Quezal Jack in the Pulpit Vase displays a rainbow of vivid iridescent colors such as green, gold, pink, blue, and ivory. Vase is in great condition with no chips or cracks. Bottom is signed Quezal K 805 on the polished pontil. Measures 9" h by 6 1/4" w. c. 1900
Quezal Art Glass and Decorating Company, Brooklyn, New York (1901-1925) In 1901, a disgruntled Tiffany Glass employee, Martin Bach (1865-1924), left Tiffany Glass and Decorating Company to set up his own glass house in Brooklyn. Bach had
been hired by Tiffany in 1894 as his first mixer in the Corona plant. He had worked during the early, experimental years and had learned the ingredients used in Tiffany's glass melts and lustering compounds. Bach was joined by Thomas Johnson, also a former Tiffany worker, who had been trained as a glass blower at Tiffany's.

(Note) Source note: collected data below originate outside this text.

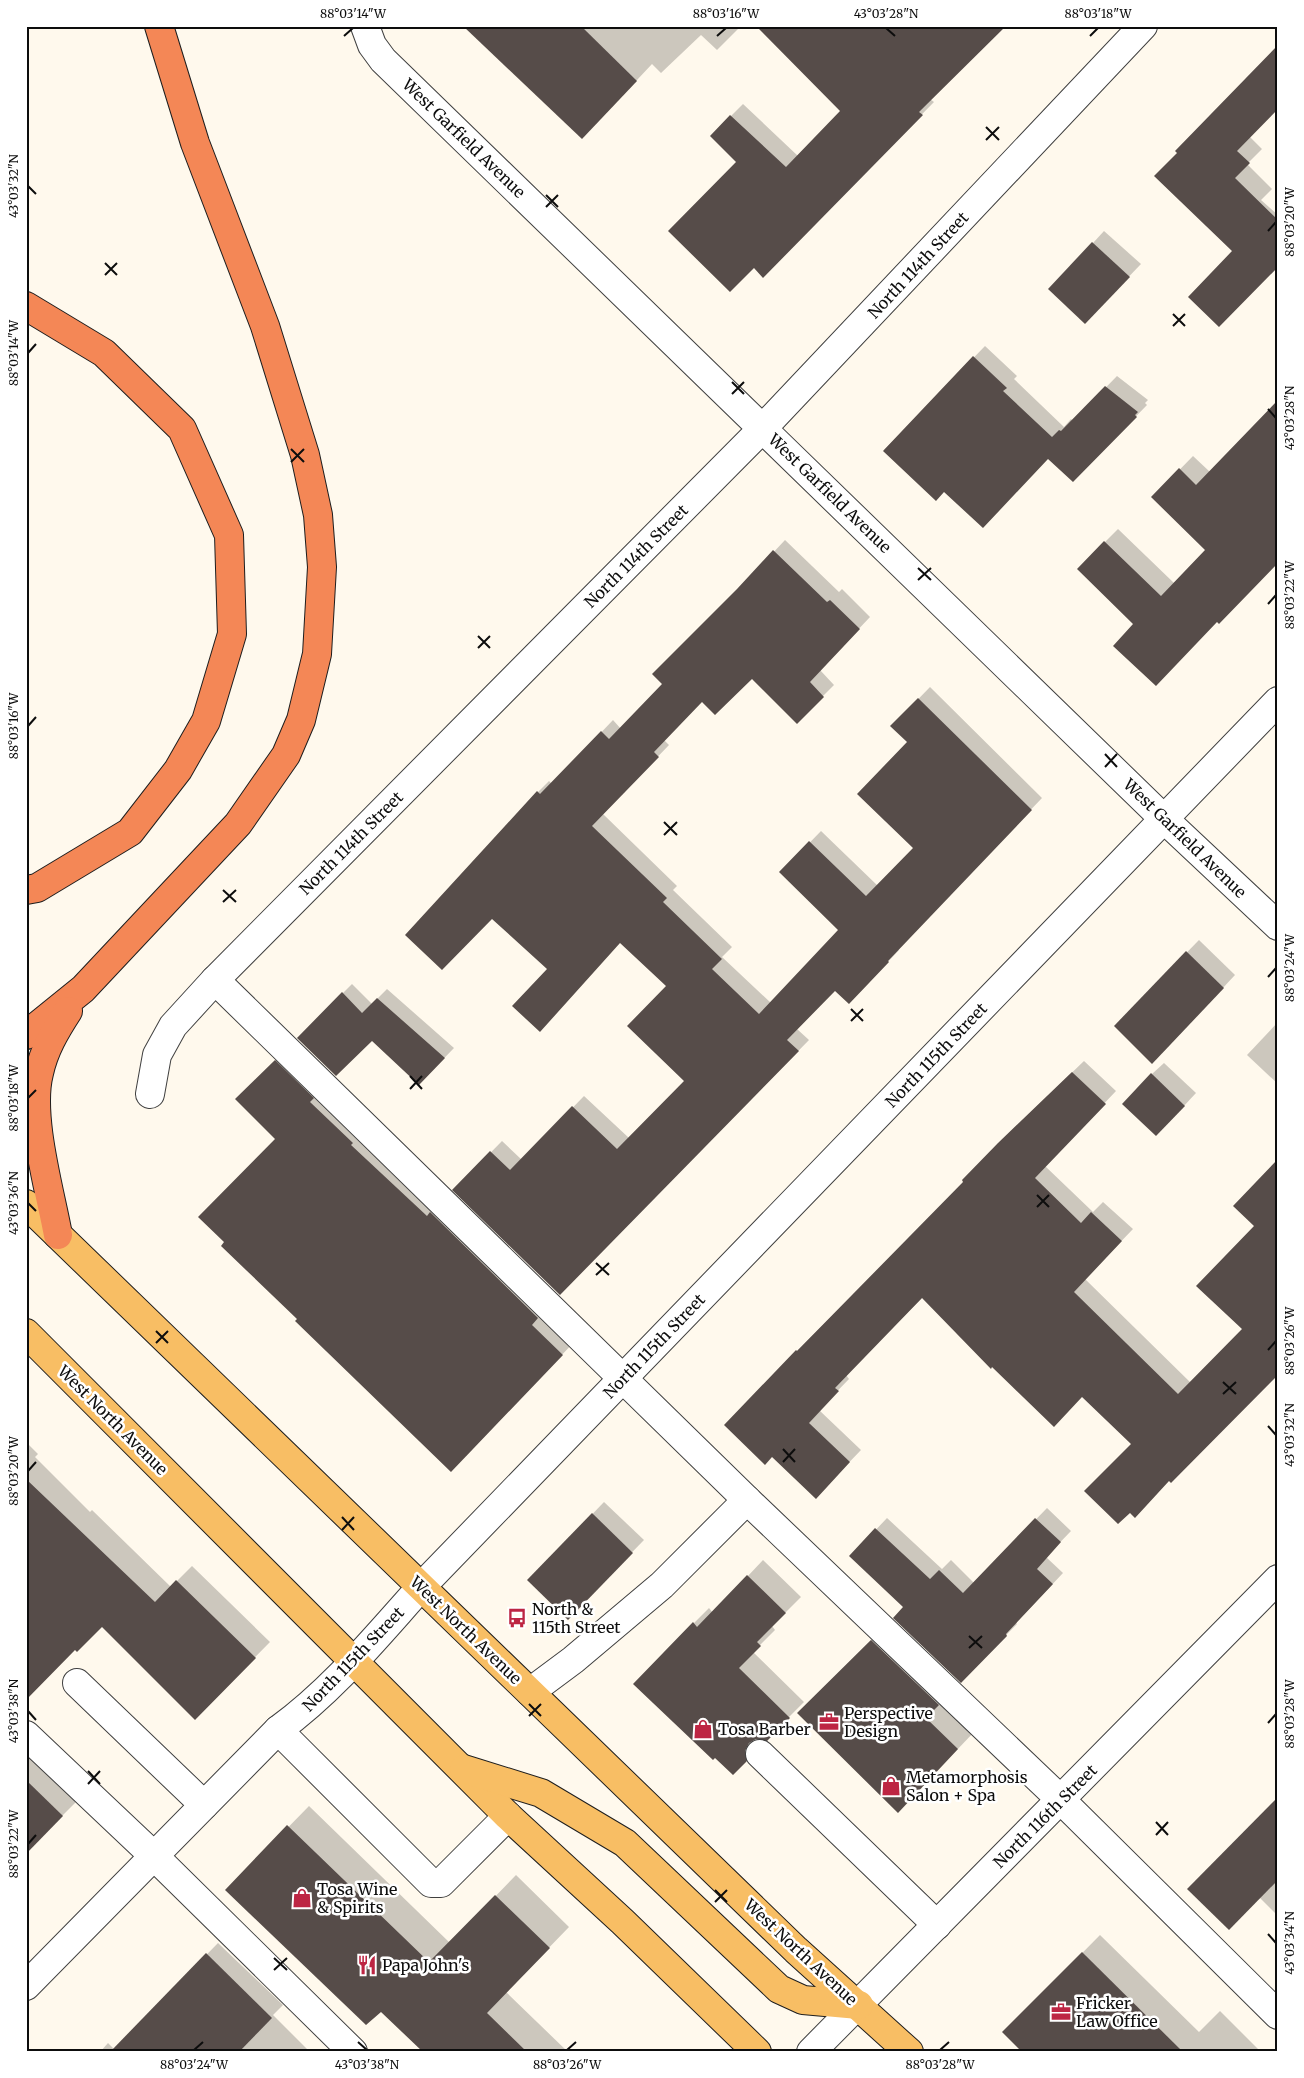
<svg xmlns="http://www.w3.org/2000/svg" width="1304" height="2078" font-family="Merriweather,serif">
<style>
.shadow{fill:#0003}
.building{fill:#564c49}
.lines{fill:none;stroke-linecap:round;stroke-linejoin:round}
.minor-casing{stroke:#404040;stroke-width:30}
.major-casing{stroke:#1e1e1e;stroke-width:30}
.highway-casing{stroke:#1e1e1e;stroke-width:30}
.minor{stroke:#fff;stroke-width:28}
.major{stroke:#f8be64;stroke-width:28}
.highway{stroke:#f48756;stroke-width:28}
.ticks{fill:none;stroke:#0d0d0d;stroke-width:2}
.labels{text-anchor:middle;stroke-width:5;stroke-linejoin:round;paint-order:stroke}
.street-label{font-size:16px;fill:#0d0d0d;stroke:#fff}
.poi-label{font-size:16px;fill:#0d0d0d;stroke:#fff;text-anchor:start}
.neatline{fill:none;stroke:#0d0d0d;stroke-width:2}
.ticks-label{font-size:12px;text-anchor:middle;fill:#0d0d0d}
</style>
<rect width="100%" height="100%" fill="#fff9ed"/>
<!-- shadow -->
<g class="shadow">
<path d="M 482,26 L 741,26 L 717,50 L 701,35 L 661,73 L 652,64 L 594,126 Z"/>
<path d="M 930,99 L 934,102 L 763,276 L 738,162 L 711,136 L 743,104 L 798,156 Z"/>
<path d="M 1249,136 L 1262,149 L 1247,164 L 1272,189 L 1261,200 L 1278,215 L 1278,266 L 1234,251 L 1156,176 Z"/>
<path d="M 1104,231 L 1141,264 L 1096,311 L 1093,243 Z"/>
<path d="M 985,346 L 1017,376 L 1014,379 L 1064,427 L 1071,419 L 1073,421 L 1117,376 L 1148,400 L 1145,403 L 1147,405 L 1073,481 L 1048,458 L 945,491 L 884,450 Z"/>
<path d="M 1193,456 L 1210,472 L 1217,621 L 1135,624 L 1078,569 L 1118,529 L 1174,583 L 1206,550 L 1153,497 Z"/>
<path d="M 785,540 L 839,592 L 842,589 L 870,617 L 820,670 L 834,685 L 797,722 L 752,677 L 702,700 L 664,740 L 669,745 L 603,814 L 677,886 L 673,890 L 732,947 L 722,957 L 771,1003 L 840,930 L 781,872 L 821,831 L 878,886 L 914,848 L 909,742 L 892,726 L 930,687 L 1042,798 L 898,949 L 899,950 L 860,992 L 835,990 L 797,1029 L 809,1040 L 560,1294 L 454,1190 L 502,1141 L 522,1160 L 584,1096 L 629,1138 L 685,1081 L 667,986 L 621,941 L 549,969 L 538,792 L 549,781 L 552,784 L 613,720 L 621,729 L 664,684 L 740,588 Z"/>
<path d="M 1199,940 L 1235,975 L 1164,1051 L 1115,1026 Z"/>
<path d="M 352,984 L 372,1004 L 387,989 L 454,1048 L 419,1084 L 372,1039 L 298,1038 Z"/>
<path d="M 1278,1022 L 1278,1084 L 1247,1055 Z"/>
<path d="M 290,1046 L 576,1340 L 466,1456 L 276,1139 L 237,1099 Z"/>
<path d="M 1084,1061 L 1116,1091 L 1045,1166 L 1093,1212 L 1103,1202 L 1133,1229 L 1085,1279 L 1191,1383 L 1243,1329 L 1256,1226 L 1278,1161 L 1278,1373 L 1132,1444 L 1082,1396 L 992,1366 L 923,1297 L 846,1375 L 849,1379 L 819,1410 L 861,1450 L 816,1497 L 797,1351 L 965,1182 L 1011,1131 Z"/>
<path d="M 1164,1063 L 1196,1093 L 1168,1123 L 1152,1074 Z"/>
<path d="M 26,1442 L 38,1454 L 35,1457 L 90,1512 L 92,1510 L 171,1587 L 192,1566 L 270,1642 L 195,1718 L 102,1625 L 75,1649 L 26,1699 Z"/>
<path d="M 604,1502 L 644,1540 L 568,1618 L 529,1580 Z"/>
<path d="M 1047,1508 L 1071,1531 L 1046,1557 L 1063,1573 L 1016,1623 L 1017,1624 L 961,1681 L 905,1607 L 851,1556 L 887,1518 L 942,1569 L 951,1560 L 974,1583 Z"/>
<path d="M 763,1560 L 801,1597 L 772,1626 L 775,1630 L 753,1652 L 804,1702 L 767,1739 L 760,1738 L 761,1745 L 733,1774 L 694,1623 L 709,1608 L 713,1613 Z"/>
<path d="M 877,1634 L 975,1731 L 915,1794 L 799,1713 Z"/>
<path d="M 26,1750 L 78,1800 L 26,1852 Z"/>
<path d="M 1278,1798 L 1278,1916 L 1259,1897 Z"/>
<path d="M 309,1806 L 450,1943 L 516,1875 L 569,1927 L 506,1992 L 568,2052 L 424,2052 L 381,2010 L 227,1890 Z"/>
<path d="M 1100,1935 L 1199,2032 L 1220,2011 L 1260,2051 L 1024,2052 L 1004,2032 Z"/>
<path d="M 218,1943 L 283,2005 L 273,2015 L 310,2052 L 100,2052 L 108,2043 L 114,2049 Z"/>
</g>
<!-- building -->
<g class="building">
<path d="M 463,26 L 581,26 L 637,81 L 582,139 Z"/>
<path d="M 756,26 L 1006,26 L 919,112 L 923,115 L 763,278 L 754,268 L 730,292 L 668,231 L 736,162 L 710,136 L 730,115 L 786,167 L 840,111 Z"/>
<path d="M 1278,45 L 1278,109 L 1237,151 L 1250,163 L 1235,178 L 1278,220 L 1278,267 L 1219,327 L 1188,297 L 1232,251 L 1154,176 L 1177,153 L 1175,151 Z"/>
<path d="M 1092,242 L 1130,277 L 1085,324 L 1048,289 Z"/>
<path d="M 973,356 L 1007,388 L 1003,391 L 1052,437 L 1059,430 L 1061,431 L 1105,386 L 1138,412 L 1135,415 L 1137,417 L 1073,482 L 1048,459 L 983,528 L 944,492 L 936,501 L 883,451 Z"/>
<path d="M 1278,400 L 1278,563 L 1219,624 L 1217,622 L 1156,686 L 1113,646 L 1133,624 L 1077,569 L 1104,541 L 1161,596 L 1205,550 L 1151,497 L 1179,468 L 1196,485 Z"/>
<path d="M 773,550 L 827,602 L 830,600 L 860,629 L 810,682 L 824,697 L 797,724 L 752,679 L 715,715 L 702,702 L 654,752 L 659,757 L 592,826 L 667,898 L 663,902 L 722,959 L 712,969 L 759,1014 L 838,930 L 779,872 L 809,841 L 866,896 L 913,848 L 857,794 L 907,742 L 890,726 L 918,698 L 1032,810 L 888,961 L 889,962 L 849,1004 L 835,991 L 787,1040 L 799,1051 L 560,1295 L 452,1190 L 490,1151 L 510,1170 L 572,1106 L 617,1149 L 684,1081 L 627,1026 L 666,986 L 620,943 L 540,1032 L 512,1006 L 547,969 L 492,919 L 442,970 L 405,935 L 537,791 L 540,794 L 601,731 L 609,739 L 662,684 L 652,674 L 737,589 Z"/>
<path d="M 1186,951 L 1224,988 L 1152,1064 L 1114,1026 Z"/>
<path d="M 342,992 L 362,1013 L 377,998 L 445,1058 L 419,1085 L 372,1041 L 336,1076 L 297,1038 Z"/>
<path d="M 275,1060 L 314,1098 L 310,1102 L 353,1143 L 351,1145 L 427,1216 L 430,1212 L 538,1318 L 532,1325 L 563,1355 L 451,1472 L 295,1321 L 297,1319 L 221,1246 L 224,1242 L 198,1217 L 275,1139 L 235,1099 Z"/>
<path d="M 1072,1072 L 1106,1104 L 1035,1178 L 1081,1223 L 1091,1212 L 1122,1241 L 1074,1292 L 1178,1394 L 1242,1329 L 1196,1286 L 1254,1226 L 1233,1206 L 1278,1159 L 1278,1375 L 1171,1483 L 1169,1481 L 1135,1518 L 1130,1513 L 1118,1524 L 1084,1491 L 1131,1444 L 1082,1397 L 1054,1427 L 992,1367 L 991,1369 L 922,1298 L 835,1388 L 839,1391 L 809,1423 L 850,1462 L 816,1499 L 772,1457 L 765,1465 L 724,1425 L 796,1350 L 797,1351 L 963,1182 L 962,1180 L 998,1143 Z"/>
<path d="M 1151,1073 L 1185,1106 L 1156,1136 L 1122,1104 Z"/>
<path d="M 26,1479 L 155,1602 L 176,1580 L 256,1658 L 195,1720 L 102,1627 L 77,1652 L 75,1650 L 26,1700 Z"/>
<path d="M 592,1513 L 633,1553 L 568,1620 L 527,1580 Z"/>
<path d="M 1035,1518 L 1061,1542 L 1037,1569 L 1053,1584 L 1006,1634 L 1007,1636 L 961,1683 L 893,1618 L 903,1607 L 849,1556 L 875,1528 L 930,1579 L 939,1570 L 963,1593 Z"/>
<path d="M 747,1575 L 786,1613 L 757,1642 L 761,1646 L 739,1668 L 790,1718 L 767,1741 L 756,1739 L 749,1743 L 745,1751 L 747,1761 L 733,1775 L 715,1758 L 713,1760 L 633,1684 L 693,1622 L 697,1627 Z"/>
<path d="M 871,1640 L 939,1705 L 926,1718 L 958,1749 L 898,1813 L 797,1713 Z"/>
<path d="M 26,1780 L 63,1816 L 26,1854 Z"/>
<path d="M 1278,1797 L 1278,1880 L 1229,1930 L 1187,1889 Z"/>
<path d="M 287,1825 L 429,1962 L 495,1895 L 550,1948 L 487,2013 L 527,2052 L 423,2052 L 381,2012 L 366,2025 L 225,1890 Z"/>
<path d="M 1082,1952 L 1183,2052 L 1022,2052 L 1002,2032 Z"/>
<path d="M 206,1953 L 272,2018 L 239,2052 L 110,2052 Z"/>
</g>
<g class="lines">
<defs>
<g id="minor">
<path d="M 365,26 L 372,45 L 383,60 L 1164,819 L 1278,926"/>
<path d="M 215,980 L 747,1500 L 1061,1800 L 1278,2015"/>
<path d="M 150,1094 L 157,1055 L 173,1026 L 215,980 L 763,428 L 1143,26"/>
<path d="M 77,1683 L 204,1805"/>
<path d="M 530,1692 L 573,1660 L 662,1585 L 747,1500"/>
<path d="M 278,1730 L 431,1883 L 441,1883 L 508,1816"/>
<path d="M 26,1735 L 154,1856 L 353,2052"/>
<path d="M 760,1754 L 937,1925"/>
<path d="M 26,1986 L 278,1730 C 333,1690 376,1637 421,1587 L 1278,701"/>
<path d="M 811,2052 L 1278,1579"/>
</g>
<g id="major">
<path d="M 26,1204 L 796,1950 L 909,2052"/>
<path d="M 26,1333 L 508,1816 L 623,1922 L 757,2052"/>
<path d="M 464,1769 L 541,1793 L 625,1843 L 779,1989 L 803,2000 L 859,2005"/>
</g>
<g id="highway">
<path d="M 26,306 L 104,353 L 182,429 L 229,535 L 232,634 L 206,721 L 178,770 L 130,832 L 37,888 L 26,890"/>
<path d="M 26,1035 L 83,989 L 238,824 L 286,755 L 301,720 L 317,654 L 322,567 L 318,515 L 305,455 L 265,326 L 195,143 L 159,26"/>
<path d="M 58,1235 C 50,1191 28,1116 39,1073 C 44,1050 55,1031 68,1011"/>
</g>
</defs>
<!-- minor casing -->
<use href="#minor" class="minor-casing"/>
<!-- major casing -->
<use href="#major" class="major-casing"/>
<!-- highway casing -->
<use href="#highway" class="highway-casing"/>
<!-- minor -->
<use href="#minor" class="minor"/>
<!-- major -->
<use href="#major" class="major"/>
<!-- highway -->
<use href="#highway" class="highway"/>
</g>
<!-- ticks -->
<path class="ticks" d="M 886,28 L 895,36M 344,36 L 353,28M 717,36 L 726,28M 1090,36 L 1098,28M 986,127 L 999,140M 986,140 L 999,127M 28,186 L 36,194M 546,195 L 558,207M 546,207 L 558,195M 1268,231 L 1276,222M 105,263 L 117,275M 105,275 L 117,263M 1173,314 L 1185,326M 1173,326 L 1185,314M 28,353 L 36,344M 732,382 L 744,394M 732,394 L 744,382M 1268,409 L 1276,418M 291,449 L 304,462M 291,462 L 304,449M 918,568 L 931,580M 918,580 L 931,568M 1268,604 L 1276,595M 478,636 L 490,648M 478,648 L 490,636M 28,726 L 36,717M 1105,754 L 1117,767M 1105,767 L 1117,754M 664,822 L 677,835M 664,835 L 677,822M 223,890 L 236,902M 223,902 L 236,890M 1268,977 L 1276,968M 851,1009 L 863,1021M 851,1021 L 863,1009M 410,1076 L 422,1089M 410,1089 L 422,1076M 28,1098 L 36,1090M 1037,1195 L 1049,1207M 28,1203 L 36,1211M 1037,1207 L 1049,1195M 596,1263 L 609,1275M 596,1275 L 609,1263M 156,1331 L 168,1343M 156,1343 L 168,1331M 1268,1350 L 1276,1341M 1223,1382 L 1236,1394M 1223,1394 L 1236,1382M 1268,1426 L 1276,1435M 783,1449 L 795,1462M 783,1462 L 795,1449M 28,1471 L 36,1462M 342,1517 L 354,1530M 342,1530 L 354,1517M 969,1636 L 982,1648M 969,1648 L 982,1636M 529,1704 L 541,1716M 28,1711 L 36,1720M 529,1716 L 541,1704M 1268,1723 L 1276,1714M 88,1771 L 100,1784M 88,1784 L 100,1771M 1156,1822 L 1168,1835M 1156,1835 L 1168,1822M 28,1844 L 36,1835M 715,1890 L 727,1902M 715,1902 L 727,1890M 1268,1934 L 1276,1943M 274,1958 L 287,1970M 274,1970 L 287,1958M 358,2042 L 367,2050M 194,2050 L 203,2042M 567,2050 L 576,2042M 940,2050 L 949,2042"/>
<!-- icons -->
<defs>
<symbol id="bus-bare" viewBox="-9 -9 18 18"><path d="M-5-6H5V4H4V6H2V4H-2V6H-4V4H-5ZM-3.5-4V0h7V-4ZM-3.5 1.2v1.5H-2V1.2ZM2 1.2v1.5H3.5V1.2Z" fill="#bd2543" stroke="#fff" stroke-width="2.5" paint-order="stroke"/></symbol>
<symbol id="office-bare" viewBox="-9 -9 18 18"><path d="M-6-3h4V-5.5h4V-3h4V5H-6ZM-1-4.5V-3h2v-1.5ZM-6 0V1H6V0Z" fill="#bd2543" stroke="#fff" stroke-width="2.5" paint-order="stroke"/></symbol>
<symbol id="shop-bare" viewBox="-9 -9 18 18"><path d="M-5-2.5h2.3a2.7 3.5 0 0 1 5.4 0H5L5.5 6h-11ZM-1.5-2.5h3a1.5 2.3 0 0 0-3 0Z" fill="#bd2543" stroke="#fff" stroke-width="2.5" paint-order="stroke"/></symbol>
<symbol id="restaurant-bare" viewBox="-9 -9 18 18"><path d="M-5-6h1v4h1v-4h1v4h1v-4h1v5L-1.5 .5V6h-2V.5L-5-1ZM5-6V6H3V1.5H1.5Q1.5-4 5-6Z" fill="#bd2543" stroke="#fff" stroke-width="2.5" paint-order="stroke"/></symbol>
</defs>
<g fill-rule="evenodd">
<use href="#bus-bare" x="503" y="1604" width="28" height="28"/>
<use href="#office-bare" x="815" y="1708" width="28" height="28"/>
<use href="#shop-bare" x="689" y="1715" width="28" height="28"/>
<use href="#shop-bare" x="877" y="1772" width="28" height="28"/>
<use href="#shop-bare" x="288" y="1884" width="28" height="28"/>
<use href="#restaurant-bare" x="353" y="1951" width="28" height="28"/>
<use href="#office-bare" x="1047" y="1998" width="28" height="28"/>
</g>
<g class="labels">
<!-- street labels -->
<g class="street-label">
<text transform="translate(464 138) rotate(44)" y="6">West Garfield Avenue</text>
<text transform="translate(918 265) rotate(-47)" y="6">North 114th Street</text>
<text transform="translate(830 493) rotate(44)" y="6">West Garfield Avenue</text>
<text transform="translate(636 556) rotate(-45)" y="6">North 114th Street</text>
<text transform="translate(1185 838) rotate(44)" y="6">West Garfield Avenue</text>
<text transform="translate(351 843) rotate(-45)" y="6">North 114th Street</text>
<text transform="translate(936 1055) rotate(-46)" y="6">North 115th Street</text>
<text transform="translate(654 1346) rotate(-46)" y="6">North 115th Street</text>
<text transform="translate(113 1420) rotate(45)" y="6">West North Avenue</text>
<text transform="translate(466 1630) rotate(44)" y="6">West North Avenue</text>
<text transform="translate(353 1659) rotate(-46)" y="6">North 115th Street</text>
<text transform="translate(1045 1816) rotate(-45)" y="6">North 116th Street</text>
<text transform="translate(801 1952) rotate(43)" y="6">West North Avenue</text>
</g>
<!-- poi labels -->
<g class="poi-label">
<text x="532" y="1615">North &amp;<tspan x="532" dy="18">115th Street</tspan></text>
<text x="844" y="1719">Perspective<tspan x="844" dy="18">Design</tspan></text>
<text x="718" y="1735">Tosa Barber</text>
<text x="906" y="1783">Metamorphosis<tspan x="906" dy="18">Salon + Spa</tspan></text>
<text x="317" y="1895">Tosa Wine<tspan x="317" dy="18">&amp; Spirits</tspan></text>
<text x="382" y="1971">Papa John's</text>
<text x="1076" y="2009">Fricker<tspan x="1076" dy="18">Law Office</tspan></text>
</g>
</g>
<!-- border -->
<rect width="1304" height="2078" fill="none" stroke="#ffffff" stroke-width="55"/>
<rect x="28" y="28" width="1248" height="2022" class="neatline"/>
<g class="ticks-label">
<text x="353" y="18">88°03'14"W</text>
<text x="726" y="18">88°03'16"W</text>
<text x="886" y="18">43°03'28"N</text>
<text x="1098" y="18">88°03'18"W</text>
<text transform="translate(14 186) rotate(-90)" y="4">43°03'32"N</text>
<text transform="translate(1290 222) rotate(-90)" y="4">88°03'20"W</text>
<text transform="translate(14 353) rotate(-90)" y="4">88°03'14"W</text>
<text transform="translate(1290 418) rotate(-90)" y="4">43°03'28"N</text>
<text transform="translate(1290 595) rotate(-90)" y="4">88°03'22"W</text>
<text transform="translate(14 726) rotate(-90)" y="4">88°03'16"W</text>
<text transform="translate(1290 968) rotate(-90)" y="4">88°03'24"W</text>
<text transform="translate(14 1098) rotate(-90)" y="4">88°03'18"W</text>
<text transform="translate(14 1203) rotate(-90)" y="4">43°03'36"N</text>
<text transform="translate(1290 1341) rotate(-90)" y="4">88°03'26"W</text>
<text transform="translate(1290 1435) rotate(-90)" y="4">43°03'32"N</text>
<text transform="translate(14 1471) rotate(-90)" y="4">88°03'20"W</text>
<text transform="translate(14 1711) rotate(-90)" y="4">43°03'38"N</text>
<text transform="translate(1290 1714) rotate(-90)" y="4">88°03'28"W</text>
<text transform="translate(14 1844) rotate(-90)" y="4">88°03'22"W</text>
<text transform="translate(1290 1943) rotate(-90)" y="4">43°03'34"N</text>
<text x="194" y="2069">88°03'24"W</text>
<text x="367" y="2069">43°03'38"N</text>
<text x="567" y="2069">88°03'26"W</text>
<text x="940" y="2069">88°03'28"W</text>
</g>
</svg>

He went on to reproduce the forms and designs he had learned there. The new firm was named Quezal after the quetzal bird, known for its multi-colored plumage. Early advertisements compared their lustered glassware to the brilliant feathers of this bird. As Quezal Art Glass expanded, it hired more ex-Tiffany workers. It is not surprising that Quezal ware differed little
from the Tiffany line. No new techniques or designs were ever to emerge from the firm. Martin Bach died in 1924 to be succeeded by his son, Martin Bach, Jr., who had joined the firm in 1918. For some time previous to Bach, Sr. 's death, Quezal Art Glass had been floundering, and by 1925 it was forced to close up shop completely.